#### [Requirement]
Display every line of the data below that contains the word "Which". Treat the match as case-sensitive.

#### [Data to use]
■ ■ ■ ■ ■ ■ ■

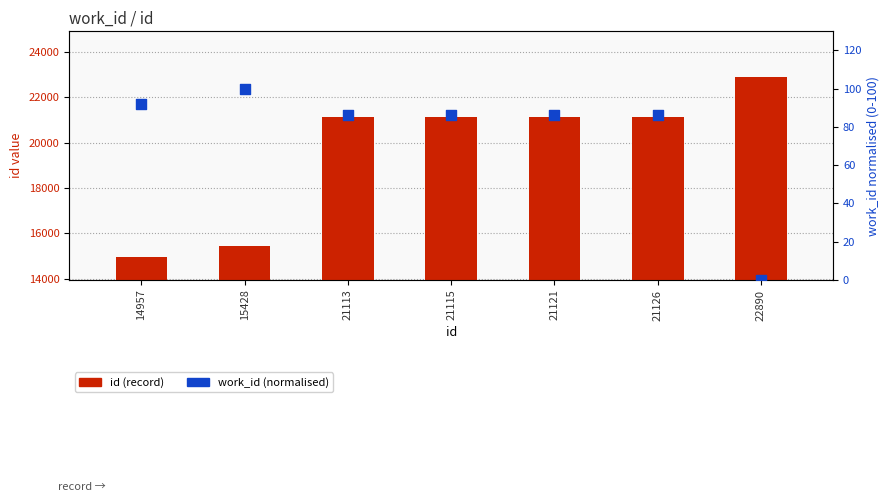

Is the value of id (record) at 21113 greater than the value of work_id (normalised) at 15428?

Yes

■ ■ ■ ■ ■ ■ ■

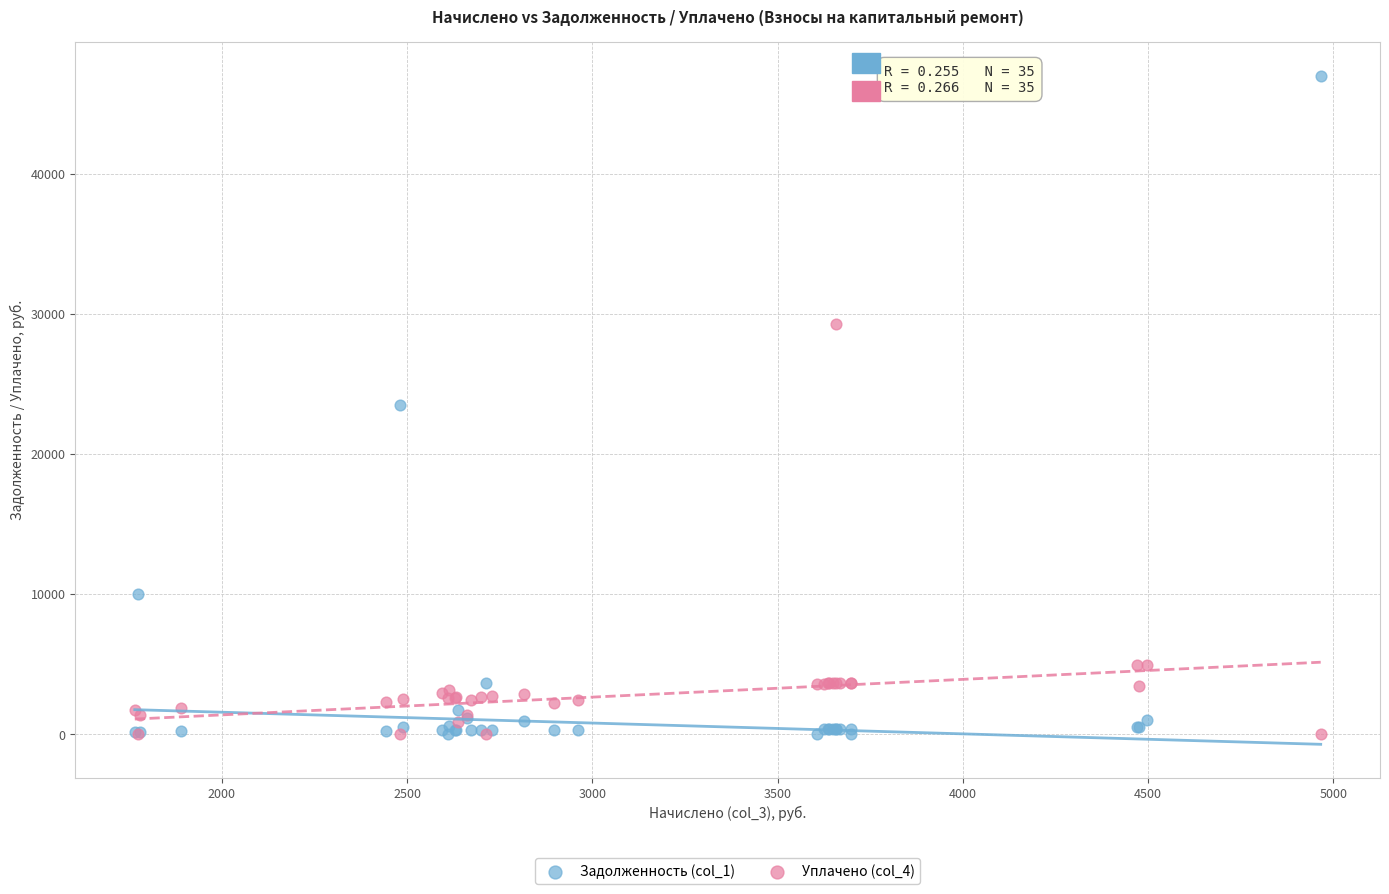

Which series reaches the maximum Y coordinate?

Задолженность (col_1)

■ ■ ■ ■ ■ ■ ■

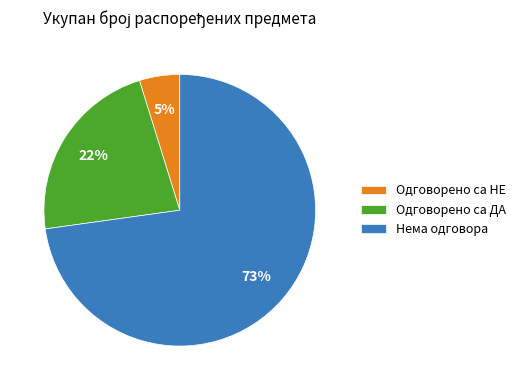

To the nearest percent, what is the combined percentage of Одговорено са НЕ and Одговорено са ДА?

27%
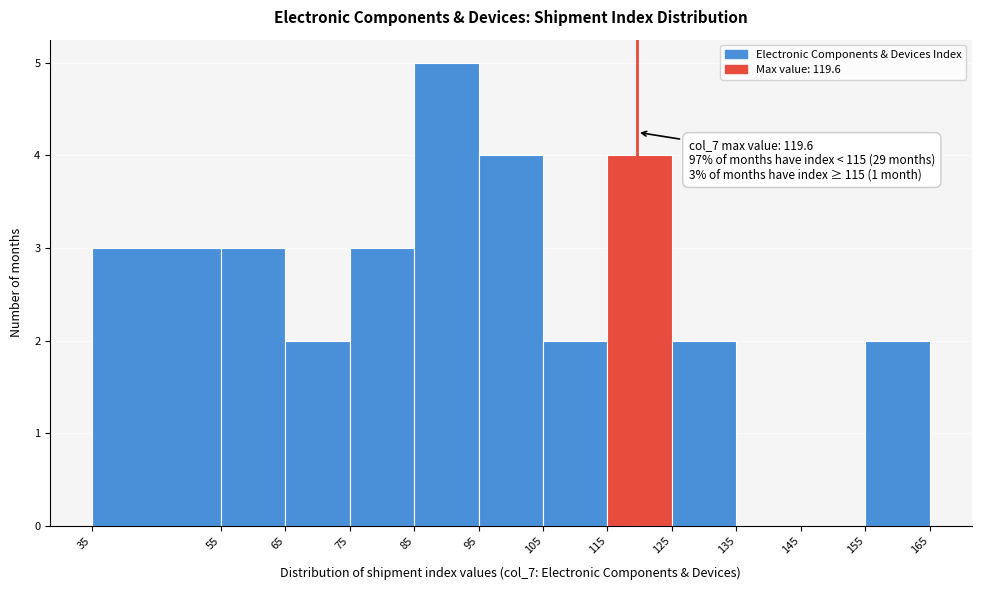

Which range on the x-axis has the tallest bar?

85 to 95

■ ■ ■ ■ ■ ■ ■

#### [Response]
Which series reaches the maximum Y coordinate?
Which range on the x-axis has the tallest bar?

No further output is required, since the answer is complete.